"Just when the caterpillar thought life was over, he became a butterfly."
It seems we all have a story much like the caterpillar mentioned above. When life seems to overtake us, when it seems to overwhelm with unanswered questions that pile up one after the other, we are ready to throw in the towel. But then, when we least expect it, a transition happens, something so beautiful it simply takes our breath away. It happens for the young girl who has never known a romantic love and right when she is ready to believe that love ceases to exist, her prince charming walks in. It happens for the young wife who over and over again has been told that children are not in the cards for her, and then suddenly she is pregnant. It happens for the team who is down by 3 runs, bases loaded, and the person least likely to hit a grand slam does, winning the game for the home team.
We see it all the time, we are surrounded by caterpillars turning into butterflies. So why then, if we see it all the time, if we are surrounded, do we choose to believe that it could never happen to us? Maybe I'm alone in this thought, maybe it is my season of life right now and the desire to have clearer answers that puts this weight on my heart, but maybe it's not. I allow the unanswered questions, and the blurry directions of life to convince me that it would be easier to just throw in the towel. I've made some decisions over the last month or so that are not like me at all, and other night I hit my breaking point. I had a Jacob wrestling with God moment and I can say that it wasn't the first time.

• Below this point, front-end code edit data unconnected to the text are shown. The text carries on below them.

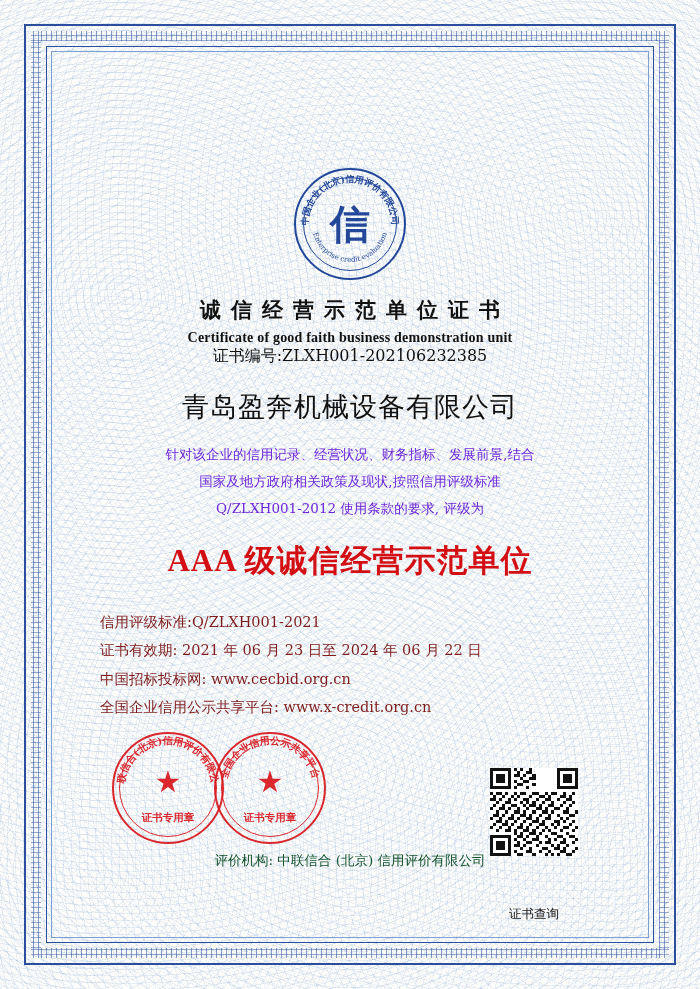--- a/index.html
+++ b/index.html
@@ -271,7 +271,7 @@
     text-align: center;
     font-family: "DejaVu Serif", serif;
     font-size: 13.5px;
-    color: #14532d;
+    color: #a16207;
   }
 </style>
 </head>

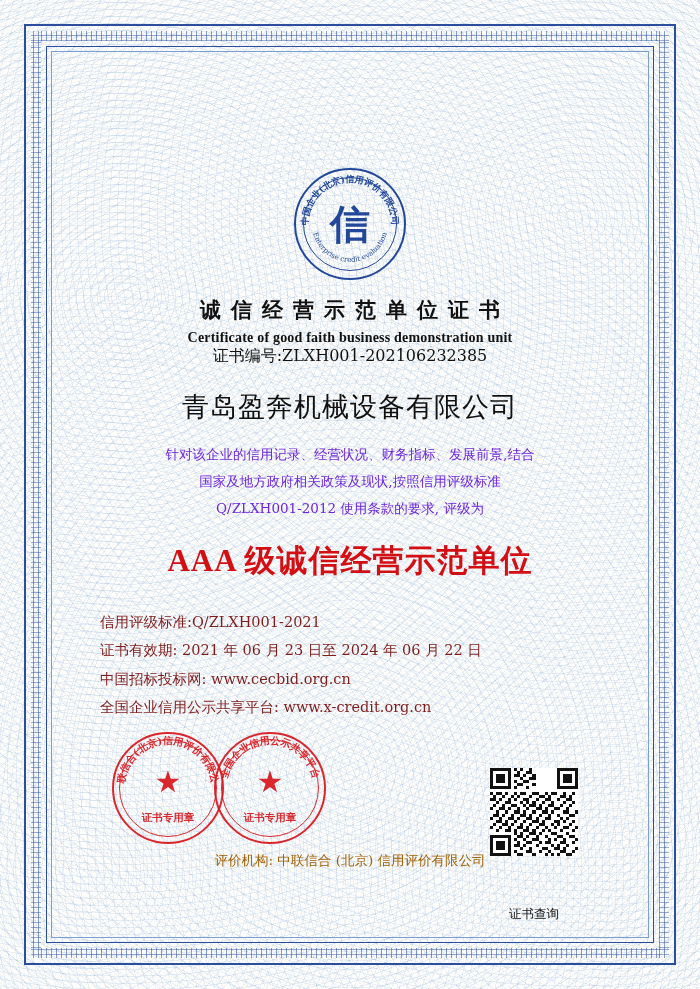--- a/index.html
+++ b/index.html
@@ -247,7 +247,7 @@
   .qr-block {
     position: absolute;
     right: 54px;
-    top: 708px;
+    top: 672px;
     width: 104px;
     text-align: center;
   }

As I ceased to back down, as I committed to stay right where I was until God had spoken to me, low and behold I realized the truth behind my current position and confusion.
It appears that my time has come to transition from a caterpillar to a butterfly and I am refusing. Only because this cocoon, this home I've known for so long is so comfortable, never changing, exactly the way I like it. Nobody can make us transition out, no one can push us out of our cocoon (whatever it may be), but the longer we stay the more we miss out on the next chapter, that season that we have longed for when we are able to fly.
As I decide whether to stay or go, I hope that you will take the chance at becoming a beautiful butterfly because if it weren't the right time, it wouldn't be an option.